Page excerpt Block Start

This topic is often considered by students to be quite tricky. But once you know how to sketch these problems, the rest is just algebra.

As you've seen from previous weeks, it's possible to express the concept of linear transformations using matrices. These operations can include scalings, rotations, and shears.

matrix_transformations

Often, when applying these transformations, we are thinking about what they might do to a specific vector. However, it can also be useful to think about what it might look like when they are applied to every vector in this space. This is most easily visualized by drawing a square centered at the origin, and then observing how the square is distorted when you apply the transformation. For example, if we apply a scaling of 2 in the vertical direction, the square would become a rectangle. Whereas, if we applied a horizontal shear to this space, it would become a trapezoid:

scale_and_shear

Now, here's the key concept. Notice that, after the transformation is applied, some vectors end up lying on the same line that they started on whereas, others do not. To highlight this, lets draw three specific vectors onto our initial square. Now, consider our vertical scaling again, and think about what will happen to these three vectors.

vertical_stretch

As you can see, the horizontal green vector is unchanged, i.e., it is pointing in the same direction and having the same length. The vertical pink vector is also still pointing in the same direction as before but its length is doubled. Lastly, the diagonal orange vector used to be exactly 45 degrees to the axis, but it's angle has now increased as has its length.

Besides the horizontal and vertical vectors, any other vectors' direction would have been changed by this vertical scaling. So in some sense, the horizontal and vertical vectors are special, they are characteristic of this particular transformation. These are our eigenvectors, and the value they are scaled by is know as an eigenvalue.

Note

From a conceptual perspective, that's about it for 2D eigen-problems, we simply take a transformation and we look for the vectors who are still laying on the same span as before, and then we measure how much their length has changed. This is basically what eigenvectors and their corresponding eigenvalues are.

Page excerpt Block End
Provided material Block Start

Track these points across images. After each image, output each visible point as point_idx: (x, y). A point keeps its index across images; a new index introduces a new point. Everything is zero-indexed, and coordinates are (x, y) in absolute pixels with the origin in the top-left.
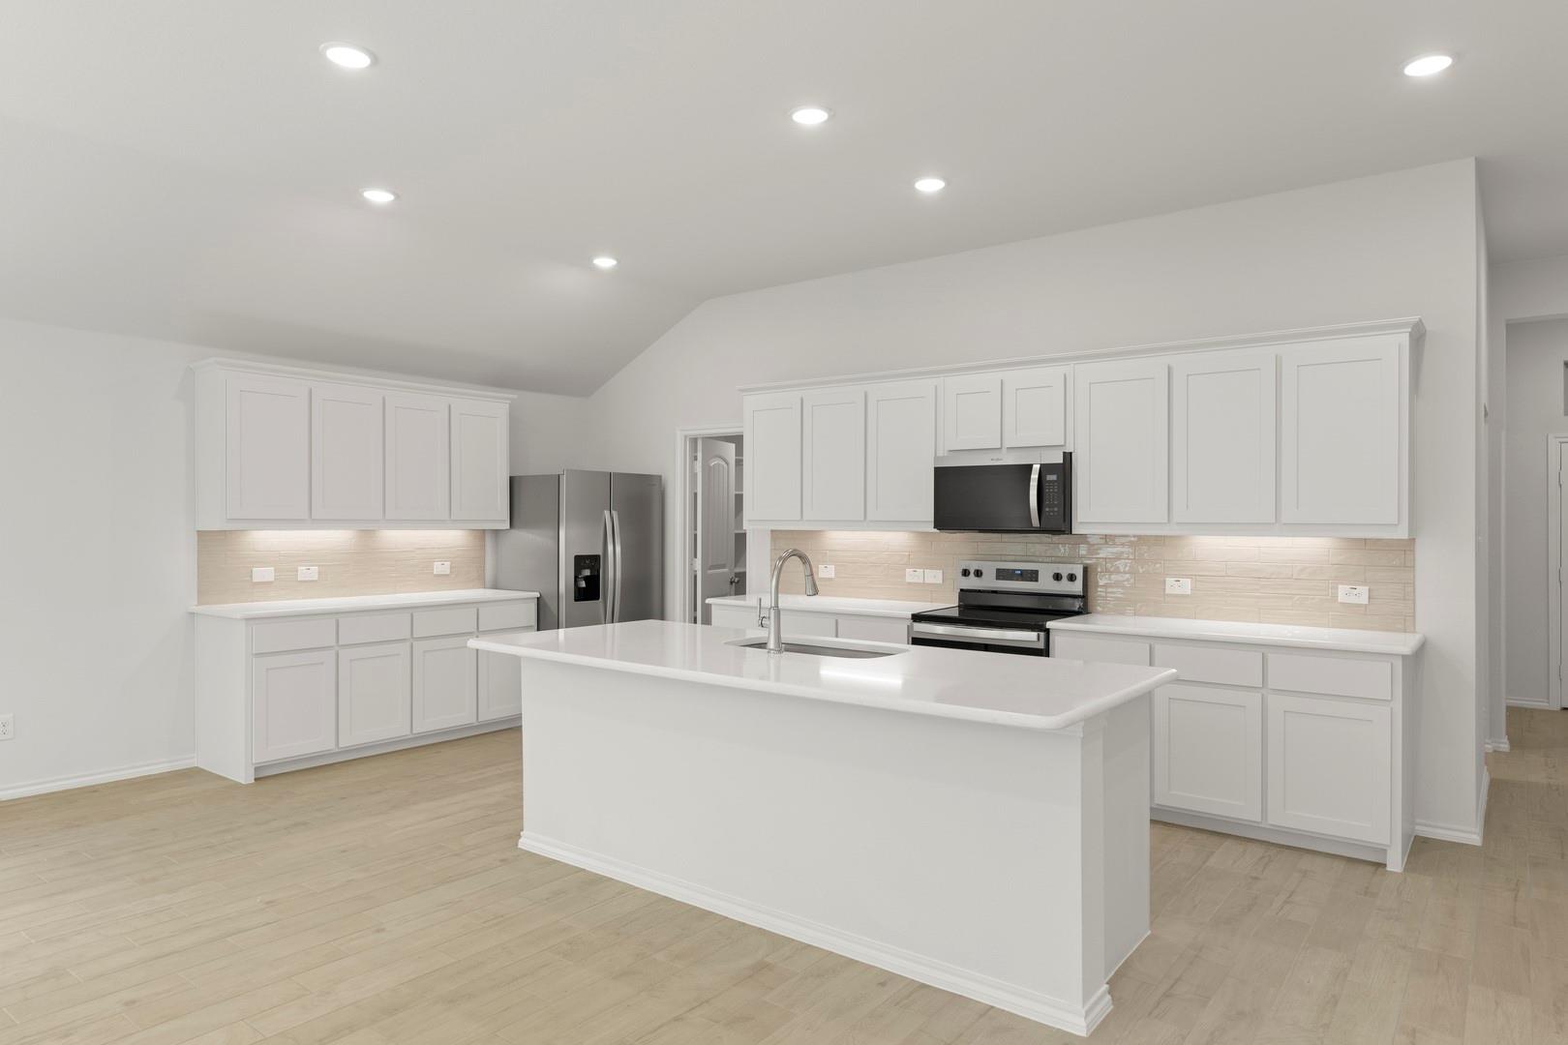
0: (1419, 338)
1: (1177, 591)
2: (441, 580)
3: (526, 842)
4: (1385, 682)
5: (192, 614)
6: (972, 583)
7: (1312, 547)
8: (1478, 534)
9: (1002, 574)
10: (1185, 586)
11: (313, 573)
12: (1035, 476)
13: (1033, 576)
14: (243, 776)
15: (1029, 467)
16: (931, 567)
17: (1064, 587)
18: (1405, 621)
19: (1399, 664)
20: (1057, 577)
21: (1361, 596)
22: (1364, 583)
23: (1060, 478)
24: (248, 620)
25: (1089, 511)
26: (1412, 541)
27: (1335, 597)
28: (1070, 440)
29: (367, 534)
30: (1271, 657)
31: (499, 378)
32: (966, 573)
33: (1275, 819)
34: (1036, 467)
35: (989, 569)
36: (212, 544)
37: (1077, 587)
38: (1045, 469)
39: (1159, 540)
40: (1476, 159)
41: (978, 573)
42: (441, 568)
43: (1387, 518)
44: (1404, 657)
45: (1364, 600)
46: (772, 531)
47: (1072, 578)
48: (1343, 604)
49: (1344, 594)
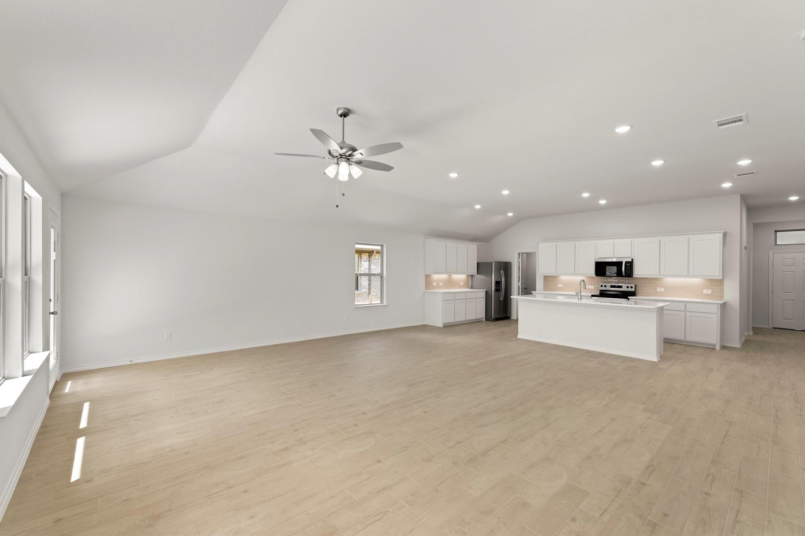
0: (725, 235)
1: (660, 291)
2: (462, 287)
3: (519, 337)
4: (716, 309)
5: (424, 292)
6: (603, 288)
7: (696, 281)
8: (741, 277)
9: (612, 286)
10: (662, 289)
11: (441, 284)
12: (624, 264)
13: (621, 287)
14: (441, 326)
15: (622, 262)
16: (591, 285)
17: (629, 289)
18: (722, 297)
19: (719, 306)
20: (628, 287)
21: (710, 292)
22: (710, 289)
23: (630, 265)
24: (443, 293)
25: (638, 272)
26: (723, 280)
27: (702, 292)
28: (633, 255)
29: (450, 275)
30: (687, 304)
31: (473, 239)
32: (602, 286)
33: (688, 339)
34: (624, 262)
35: (608, 285)
36: (428, 277)
37: (633, 290)
38: (626, 263)
39: (656, 279)
40: (741, 195)
41: (605, 286)
42: (462, 284)
43: (717, 274)
44: (720, 304)
45: (711, 293)
46: (544, 276)
47: (632, 287)
48: (704, 294)
49: (705, 291)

Provided material Block End

— Work order 1 —
Answer these from the eigenvector excerpt:
(a) What shape does the square become after a vertical scaling of 2?
(b) Which colored vector keeps its direction but has its length doubled?
(c) What is the value an eigenvector is scaled by called?
— Work order 2 —
Output the stretch of the eigenvector excerpt from "As you can see, the" through "as an eigenvalue.".
— Work order 3 —
Please go on with the eigenvector excerpt from where it stops.
The records have no connection to the eigenvector excerpt.

— Task result 1 —
(a) A rectangle.
(b) The vertical pink vector.
(c) An eigenvalue.

— Task result 2 —
As you can see, the horizontal green vector is unchanged, i.e., it is pointing in the same direction and having the same length. The vertical pink vector is also still pointing in the same direction as before but its length is doubled. Lastly, the diagonal orange vector used to be exactly 45 degrees to the axis, but it's angle has now increased as has its length.

Besides the horizontal and vertical vectors, any other vectors' direction would have been changed by this vertical scaling. So in some sense, the horizontal and vertical vectors are special, they are characteristic of this particular transformation. These are our eigenvectors, and the value they are scaled by is know as an eigenvalue.

— Task result 3 —
Let's look at two more classic examples to make sure that we can generalize what we've learned. First, let look look at pure shear, where pure means that we aren't performing any scaling or rotation in addition, so the area is unchanged:

shear

Notice that it's only the green horizontal line that is still laying along its original span, and all the other vectors will be shifted

Finally, let's look at rotation. Clearly, this thing has got no eigenvectors at all, as all of the vectors have been rotated off their original span:

rotation

Conclusions

In this lecture, we've already covered almost all of what you need to know about eigenvectors and eigenvalues. Although we've only been working in two dimensions so far, the concept is exactly the same in three or more dimensions. In the rest of the module, we'll have a look at some special cases, as well as discussing how to describe what we've observed in more mathematical terms.

Getting into the detail of eigenproblems

Special eigen-cases

As we saw previously, eigenvectors are those which lie along the same span both before and after applying a linear transform to a space. Eigenvalues are simply the amount that each of those vectors has been stretched in the process. In this section, we're going to look at three special cases to make sure the intuition we've built so far is robust, and then we're going to try and extend this concept into three dimensions.

The first example we're going to consider is that of a uniform scaling, which is where we scale by the same amount in each direction:

uniform_scaling

As you will hopefully have spotted, not only are all three of the vectors that we've highlighted eigenvectors, but in fact, for a uniform scaling, any vector would be an eigenvector.

In this second example, we're going to look at rotation. In the previous section, we applied a small rotation, and we found that it had no eigenvectors. However, there is one case of non-zero pure rotation which does have at least some eigenvectors, and that is 180 degrees:

flipped_rotation

As you can see, the three eigenvectors are still laying on the same spans as before, but pointing in the opposite direction. This means that once again, all vectors for this transform are eigenvectors, and they all have eigenvalues of -1, which means that although the eigenvectors haven't changed length, they are all now pointing in the opposite direction.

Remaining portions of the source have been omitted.